Albania marks independence with giant cake and quarrels
TIRANA (Reuters) - The foreign minister of neighbouring Greece boycotted festivities on Wednesday marking 100 years of Albania's independence after its prime minister hailed a town over the border as "Albanian lands".
Reflecting the delicate nature of Balkan politics after the wars that split Yugoslavia, the president of Macedonia also stayed away after the car of his prime minister was hit with eggs and its flag burned in Tirana during a visit last week.
Ethnic Albanians from across the region meanwhile celebrated in the national colours of red and black with a 14 tonne cake and bushy moustaches to honour the founding fathers.
Albanian Prime Minister Sali Berisha's remarks were in a text he sent to a museum on Tuesday evening to mark the 100th anniversary of Albanian independence from Ottoman rule and honour the founder of modern Albania, Ismail Qemali.
In the statement, he referred to "the Albania of all the Albanian lands from Preveza to Presevo, Skopje to Podgorica".
Preveza is part of the northern Greek province of Epirus, where some ethnic Albanians lived before World War Two. Greece is Albania's second trading partner and its biggest foreign investor. Both countries are now NATO members
Skopje is the capital of Macedonia and Podgorica the capital of Montenegro, both bordering Albania. Presevo is in southern Serbia close to the border with ethnic Albanian-majority Kosovo.

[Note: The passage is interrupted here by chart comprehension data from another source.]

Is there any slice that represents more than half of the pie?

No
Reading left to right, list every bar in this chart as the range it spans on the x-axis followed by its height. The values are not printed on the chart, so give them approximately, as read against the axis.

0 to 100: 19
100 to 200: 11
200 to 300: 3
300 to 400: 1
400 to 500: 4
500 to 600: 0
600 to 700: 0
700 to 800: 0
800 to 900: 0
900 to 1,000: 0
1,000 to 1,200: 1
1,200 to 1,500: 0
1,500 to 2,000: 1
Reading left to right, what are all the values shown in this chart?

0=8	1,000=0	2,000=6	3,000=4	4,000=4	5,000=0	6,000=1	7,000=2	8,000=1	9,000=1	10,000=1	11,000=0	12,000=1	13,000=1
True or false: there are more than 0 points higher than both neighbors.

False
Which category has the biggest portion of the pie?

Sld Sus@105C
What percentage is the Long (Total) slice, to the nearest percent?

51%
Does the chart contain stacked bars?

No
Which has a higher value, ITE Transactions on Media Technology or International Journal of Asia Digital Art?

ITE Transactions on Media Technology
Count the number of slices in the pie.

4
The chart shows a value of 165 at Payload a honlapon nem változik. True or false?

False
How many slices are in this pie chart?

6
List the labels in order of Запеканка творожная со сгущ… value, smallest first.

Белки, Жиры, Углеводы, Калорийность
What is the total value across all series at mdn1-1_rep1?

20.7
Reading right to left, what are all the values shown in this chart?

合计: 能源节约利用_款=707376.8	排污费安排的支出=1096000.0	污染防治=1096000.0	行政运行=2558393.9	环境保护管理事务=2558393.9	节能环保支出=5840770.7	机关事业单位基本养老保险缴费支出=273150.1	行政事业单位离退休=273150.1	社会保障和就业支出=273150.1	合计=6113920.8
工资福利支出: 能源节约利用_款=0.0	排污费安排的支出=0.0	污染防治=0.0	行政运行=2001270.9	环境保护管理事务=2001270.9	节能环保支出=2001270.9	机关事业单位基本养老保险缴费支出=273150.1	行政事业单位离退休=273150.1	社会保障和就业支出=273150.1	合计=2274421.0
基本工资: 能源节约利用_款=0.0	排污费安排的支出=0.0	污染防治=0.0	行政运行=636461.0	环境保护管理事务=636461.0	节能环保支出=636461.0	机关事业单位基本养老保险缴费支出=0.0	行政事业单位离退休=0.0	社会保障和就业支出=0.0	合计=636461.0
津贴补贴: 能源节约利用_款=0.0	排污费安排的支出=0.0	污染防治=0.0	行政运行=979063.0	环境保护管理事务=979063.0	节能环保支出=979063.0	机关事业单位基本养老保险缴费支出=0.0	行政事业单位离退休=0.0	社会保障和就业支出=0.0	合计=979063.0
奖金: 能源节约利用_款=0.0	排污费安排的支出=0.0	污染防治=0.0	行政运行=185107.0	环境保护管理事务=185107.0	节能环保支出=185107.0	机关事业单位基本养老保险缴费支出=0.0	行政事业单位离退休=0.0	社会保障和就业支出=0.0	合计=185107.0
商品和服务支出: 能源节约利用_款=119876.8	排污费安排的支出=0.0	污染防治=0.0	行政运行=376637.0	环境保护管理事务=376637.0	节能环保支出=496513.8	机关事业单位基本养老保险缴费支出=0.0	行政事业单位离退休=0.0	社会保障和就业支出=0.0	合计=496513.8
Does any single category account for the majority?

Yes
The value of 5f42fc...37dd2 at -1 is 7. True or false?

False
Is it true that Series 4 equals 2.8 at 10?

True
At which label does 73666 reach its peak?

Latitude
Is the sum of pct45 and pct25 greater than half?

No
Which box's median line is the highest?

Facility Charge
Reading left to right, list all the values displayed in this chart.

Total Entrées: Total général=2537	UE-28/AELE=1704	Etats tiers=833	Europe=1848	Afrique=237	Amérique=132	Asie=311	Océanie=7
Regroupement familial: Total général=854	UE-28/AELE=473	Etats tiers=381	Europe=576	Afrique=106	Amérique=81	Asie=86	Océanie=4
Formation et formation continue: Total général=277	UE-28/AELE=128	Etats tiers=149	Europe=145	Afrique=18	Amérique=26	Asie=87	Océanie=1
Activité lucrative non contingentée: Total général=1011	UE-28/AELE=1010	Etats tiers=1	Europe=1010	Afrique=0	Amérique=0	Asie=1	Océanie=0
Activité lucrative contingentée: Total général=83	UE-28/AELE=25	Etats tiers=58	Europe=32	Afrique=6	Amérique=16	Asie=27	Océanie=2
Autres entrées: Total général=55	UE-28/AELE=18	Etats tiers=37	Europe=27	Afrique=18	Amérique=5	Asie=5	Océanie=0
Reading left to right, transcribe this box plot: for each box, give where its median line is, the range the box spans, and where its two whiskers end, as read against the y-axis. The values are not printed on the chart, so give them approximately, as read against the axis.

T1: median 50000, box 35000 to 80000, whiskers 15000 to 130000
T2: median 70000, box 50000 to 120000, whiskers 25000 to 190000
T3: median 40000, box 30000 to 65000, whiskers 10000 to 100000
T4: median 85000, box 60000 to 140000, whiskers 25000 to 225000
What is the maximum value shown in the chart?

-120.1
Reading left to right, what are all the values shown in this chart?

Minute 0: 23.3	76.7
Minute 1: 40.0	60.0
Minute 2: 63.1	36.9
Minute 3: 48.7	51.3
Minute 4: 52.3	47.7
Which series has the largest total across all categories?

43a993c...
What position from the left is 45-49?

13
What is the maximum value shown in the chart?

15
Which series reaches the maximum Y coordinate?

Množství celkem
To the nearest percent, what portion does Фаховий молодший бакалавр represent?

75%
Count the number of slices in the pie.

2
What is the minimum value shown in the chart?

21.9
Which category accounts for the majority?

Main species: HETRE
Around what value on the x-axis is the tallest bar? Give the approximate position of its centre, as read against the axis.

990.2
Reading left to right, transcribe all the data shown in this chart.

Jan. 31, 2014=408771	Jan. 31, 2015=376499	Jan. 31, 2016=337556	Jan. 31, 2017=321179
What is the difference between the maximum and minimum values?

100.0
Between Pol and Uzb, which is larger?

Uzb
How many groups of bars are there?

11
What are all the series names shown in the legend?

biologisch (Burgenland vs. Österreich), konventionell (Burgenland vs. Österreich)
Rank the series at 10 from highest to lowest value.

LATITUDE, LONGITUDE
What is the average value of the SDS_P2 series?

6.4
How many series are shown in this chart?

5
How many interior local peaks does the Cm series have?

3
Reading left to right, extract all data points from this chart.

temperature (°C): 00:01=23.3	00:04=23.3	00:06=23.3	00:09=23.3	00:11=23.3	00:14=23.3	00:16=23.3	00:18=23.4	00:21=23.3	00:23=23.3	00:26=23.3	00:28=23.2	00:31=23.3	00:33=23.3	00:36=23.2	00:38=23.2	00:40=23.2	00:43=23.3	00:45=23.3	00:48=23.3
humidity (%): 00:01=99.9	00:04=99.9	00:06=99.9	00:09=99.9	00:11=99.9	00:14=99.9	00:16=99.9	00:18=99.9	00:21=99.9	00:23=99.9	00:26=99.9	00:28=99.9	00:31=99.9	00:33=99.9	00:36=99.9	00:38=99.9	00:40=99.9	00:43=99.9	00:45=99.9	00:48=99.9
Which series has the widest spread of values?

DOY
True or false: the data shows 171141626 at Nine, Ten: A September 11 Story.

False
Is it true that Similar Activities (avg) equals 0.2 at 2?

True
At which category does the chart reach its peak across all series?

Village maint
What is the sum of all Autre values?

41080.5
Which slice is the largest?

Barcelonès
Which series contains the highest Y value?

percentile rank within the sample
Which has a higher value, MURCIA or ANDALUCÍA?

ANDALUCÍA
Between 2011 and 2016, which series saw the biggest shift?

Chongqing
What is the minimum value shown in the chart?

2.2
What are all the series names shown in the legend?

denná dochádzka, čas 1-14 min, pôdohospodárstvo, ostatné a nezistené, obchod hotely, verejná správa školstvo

"Such comments do not help in fostering a climate of friendship, trust and good-neighbourly relations between the two countries," the Greek Foreign Ministry said, adding Foreign Minister Dimitris Avramopoulos had scrapped his trip over the matter.
Berisha's office sought to play down the spat, saying he was referring to the "historical context of a 100 years ago" and that did not "express any territorial claim to our neighbours in the south, north or east".
Former foreign minister Paskal Milo, a historian, also sought to play down its impact, saying whoever heard Albanians celebrating should not misinterpret their comments.
Nationalists in Greece and Albania had long made claims on their respective lands. But relations between the Balkan neighbours have significantly improved since they signed a friendship treaty in 1996.
Last month, however, Greece had to apologise to Albania for placing its red flag depicting a black, double-headed eagle, upside down during a visit by its foreign minister to Athens.
Albanians are by far the largest group of foreign workers in Greece - estimated at up to 800,000 in a country of 11 million people - and have been among the first to feel the hit from the deep Greek economic crisis.
Hundreds of thousands of ethnic Albanians from Kosovo, Macedonia and Montenegro partied along with Albanians in the capital Tirana and the coastal town Vlore, where independence was declared.
Some scooped chunks up of the giant cake with both hands and tossed pieces to friends and into the air.
In Kosovo, some sported moustaches to mark the day.
"I have grown my moustache to respect the men who declared independence in 1912 because most of them had moustache," said Kosovo Albanian Kreshnik Berisha in Pristina.
The small Balkan country on the shores of the Adriatic turned into the battlefield for the belligerents of World War One and only began functioning as a state in the early 1920s.
The self-proclaimed King Zog brought order and started reforms but also led the country into the influence of Italy and he fled shortly before the Italians occupied Albania during World War Two.
Stalinist hardliner Enver Hoxha later established an isolationist communist rule for more than four decades until communism crumbled in 1990, causing an exodus of Albanians.